David Warburton, senior threat research evangelist (EMEA) at F5 Networks, says central control of multiple security inspection devices is lacking

Warburton: Gaining full visibility into encrypted traffic is never easy.
Warburton: Gaining full visibility into encrypted traffic is never easy.

Dealing with encrypted traffic can be complex, costly, and disruptive. The problem escalates immeasurably if you are operating blind to cyber threats, which is basically what businesses are doing without a comprehensive SSL/TLS strategy in place.

Regrettably, too many still misplace their trust in inadequate security solutions, often leaving IT departments with an unenviable choice: let the traffic go uninspected or suffer extreme application performance losses.

In the new age of digital consent and compliance, can you afford to expose vulnerable data to high risk due to operational myopia, which will damage your brand reputation and lose customer trust?

Bypassing traditional security

Encrypting data-in-transit with SSL/TLS is already standard practice. Important security initiatives, such as built-in web browser warnings and the EU General Data Protection Regulation (GDPR), have significantly improved privacy awareness and helped mitigate data breach magnitudes.

While this is all good news, cybercriminals will always find a way to hide threats within encrypted payloads or use encrypted channels to propagate malware and exfiltrate data. Traditional security inspection solutions are becoming an increasingly easy challenge to overcome.

Ostensibly, gaining full visibility into encrypted traffic is never easy. Most organisations typically lack a central control to implement decryption policies across the multiple security inspection devices commonly found in the security chain. Consequently, security teams resort to daisy-chaining devices or tedious manual configurations to support inspection activities, increasing latency, complexity, and risk. All too often, the provisioning of network and security services, such as firewalls and security gateways, can turn into a time-intensive and error-prone process if SSL inspections are in the mix.

At the same time, eavesdropping and man-in-the-middle hijacks will continue to rise due to superannuated transport layer encryption standards still being in use, even though they have been officially retired as “broken”.

Many are also struggling to get the most out of the technology or understand how to best deploy it. Recent research from F5 Labs reveals that while 63% of surveyed business respondents use SSL/TLS encryption for their web applications, only 46% use it for the majority of their applications.

Furthermore, 47% of organisations said they use self-signed certificates, which reduces application trustworthiness. This is unacceptable. Security teams need to ensure all applications are running suitable levels of encryption and have adequate third-party signed certificates in place.

There is far too much confusion and bad practice out there. It is high time businesses get their heads around growing SSL/TLS complexities, not to mention the associated impacts on data breaches, compliance, and privacy.

Improving your cryptographic posture

Fortunately, it is not all opaque doom and gloom.
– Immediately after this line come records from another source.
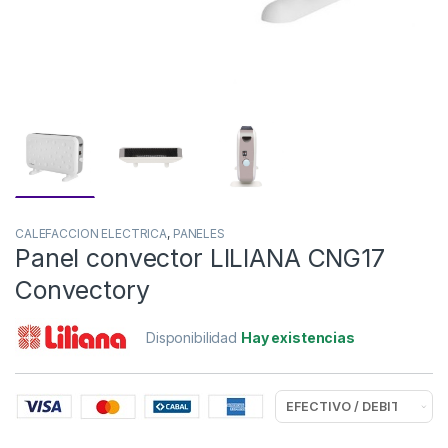
CALEFACCION ELECTRICA
,
PANELES
Panel convector LILIANA CNG17
Convectory
Disponibilidad
Hay existencias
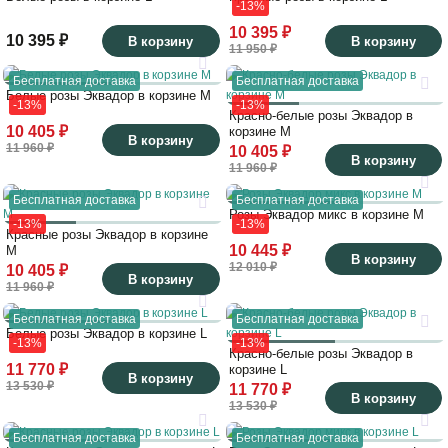
-13%
10 395 ₽
10 395 ₽
В корзину
В корзину
11 950 ₽
Бесплатная доставка
Бесплатная доставка
Белые розы Эквадор в корзине M
-13%
-13%
Красно-белые розы Эквадор в
10 405 ₽
корзине M
В корзину
11 960 ₽
10 405 ₽
В корзину
11 960 ₽
Бесплатная доставка
Бесплатная доставка
Розы Эквадор микс в корзине M
-13%
-13%
Красные розы Эквадор в корзине
10 445 ₽
M
В корзину
12 010 ₽
10 405 ₽
В корзину
11 960 ₽
Бесплатная доставка
Бесплатная доставка
Белые розы Эквадор в корзине L
-13%
-13%
Красно-белые розы Эквадор в
11 770 ₽
корзине L
В корзину
13 530 ₽
11 770 ₽
В корзину
13 530 ₽
Бесплатная доставка
Бесплатная доставка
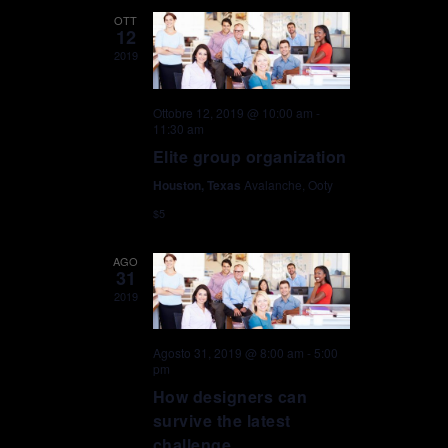
OTT
12
2019
Ottobre 12, 2019 @ 10:00 am
-
11:30 am
Elite group organization
Houston, Texas
Avalanche, Ooty
$5
AGO
31
2019
Agosto 31, 2019 @ 8:00 am
-
5:00
pm
How designers can
survive the latest
challenge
With the right encryption orchestrator solution, it is now possible to dramatically reduce the risk of encrypted attacks through dynamic service-chaining, which enables automatic insertion of physical or virtual security service appliances.
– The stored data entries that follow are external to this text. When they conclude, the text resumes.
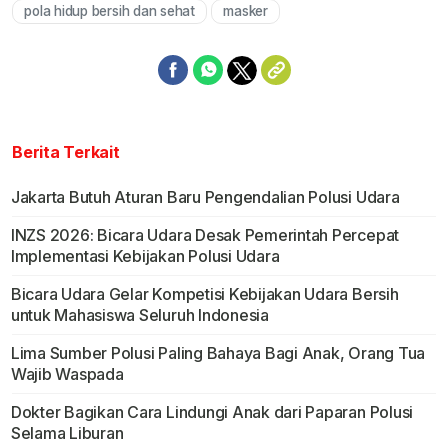
pola hidup bersih dan sehat
masker
Berita Terkait
Jakarta Butuh Aturan Baru Pengendalian Polusi Udara
INZS 2026: Bicara Udara Desak Pemerintah Percepat
Implementasi Kebijakan Polusi Udara
Bicara Udara Gelar Kompetisi Kebijakan Udara Bersih
untuk Mahasiswa Seluruh Indonesia
Lima Sumber Polusi Paling Bahaya Bagi Anak, Orang Tua
Wajib Waspada
Dokter Bagikan Cara Lindungi Anak dari Paparan Polusi
Selama Liburan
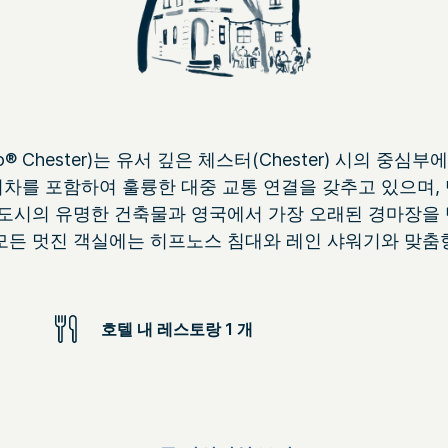
링
크.
go® Chester)는 유서 깊은 체스터(Chester) 시의 
 기차를 포함하여 훌륭한 대중 교통 연결을 갖추고 있으며,
도시의 유명한 건축물과 영국에서 가장 오래된 경마장을 반
 모든 멋진 객실에는 히프노스 침대와 레인 샤워기와 맞춤
호텔 내 레스토랑 1 개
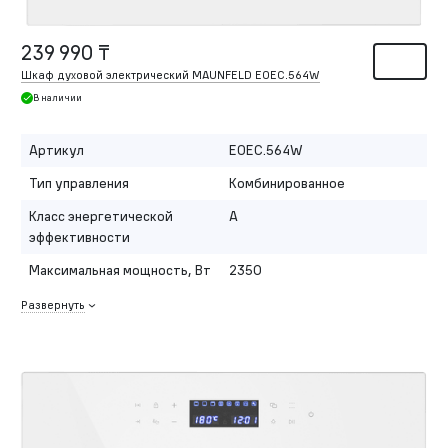
239 990 ₸
Шкаф духовой электрический MAUNFELD EOEC.564W
В наличии
Артикул
EOEC.564W
Тип управления
Комбинированное
Класс энергетической
A
эффективности
Максимальная мощность, Вт
2350
Развернуть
It is important to note that the best tools always balance app performance and risk mitigation, giving security teams all-encompassing visibility into encrypted traffic. This allows them to effectively manage and quickly respond to previously invisible threats. In addition, improved threat detection and attack remediation capabilities can improve overall operational efficiency across your entire application security infrastructure.

Securing tomorrow

The ultimate goal is to simplify the SSL/TLS management process, keeping data secure and gaining full visibility into encrypted traffic without compromising application speed or availability.
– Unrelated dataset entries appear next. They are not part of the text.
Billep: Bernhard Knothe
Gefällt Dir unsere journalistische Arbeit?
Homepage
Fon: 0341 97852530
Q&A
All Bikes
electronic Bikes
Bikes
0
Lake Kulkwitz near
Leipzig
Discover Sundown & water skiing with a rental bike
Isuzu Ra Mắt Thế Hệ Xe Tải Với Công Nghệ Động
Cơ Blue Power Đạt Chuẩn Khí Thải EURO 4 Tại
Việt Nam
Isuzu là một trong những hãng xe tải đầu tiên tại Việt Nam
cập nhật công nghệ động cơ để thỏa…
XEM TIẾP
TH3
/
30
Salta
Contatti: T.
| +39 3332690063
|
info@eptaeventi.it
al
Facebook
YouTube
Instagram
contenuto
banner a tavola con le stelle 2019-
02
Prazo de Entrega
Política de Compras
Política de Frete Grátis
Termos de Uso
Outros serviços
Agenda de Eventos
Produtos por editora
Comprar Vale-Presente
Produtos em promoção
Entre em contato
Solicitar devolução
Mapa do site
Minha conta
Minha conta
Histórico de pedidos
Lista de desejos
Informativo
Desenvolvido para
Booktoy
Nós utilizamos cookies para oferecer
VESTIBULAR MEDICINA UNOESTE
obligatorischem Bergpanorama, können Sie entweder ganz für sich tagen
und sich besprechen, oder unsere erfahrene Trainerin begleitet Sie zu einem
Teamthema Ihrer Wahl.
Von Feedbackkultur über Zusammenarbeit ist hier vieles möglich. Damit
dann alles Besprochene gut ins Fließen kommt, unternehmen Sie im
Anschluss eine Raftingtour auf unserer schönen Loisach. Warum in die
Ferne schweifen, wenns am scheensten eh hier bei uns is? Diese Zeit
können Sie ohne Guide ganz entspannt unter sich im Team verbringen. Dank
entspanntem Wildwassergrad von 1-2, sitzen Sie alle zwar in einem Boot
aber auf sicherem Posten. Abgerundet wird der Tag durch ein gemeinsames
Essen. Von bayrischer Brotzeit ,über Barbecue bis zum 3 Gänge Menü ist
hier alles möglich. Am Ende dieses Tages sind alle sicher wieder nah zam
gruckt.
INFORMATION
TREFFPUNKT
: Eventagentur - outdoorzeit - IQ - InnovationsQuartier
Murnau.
To do this, businesses need the ability to properly scan inbound and outbound traffic. Crucially, they have to vividly visualise and analyse the nature of today’s attacks vectors in order to secure their applications, which are by far the most valuable, data-laden assets at stake. Remember, there’s nowhere to hide when it comes to the cybercriminals’ encryption corruption. Now is the time to future-proof yourself against tomorrow’s threats.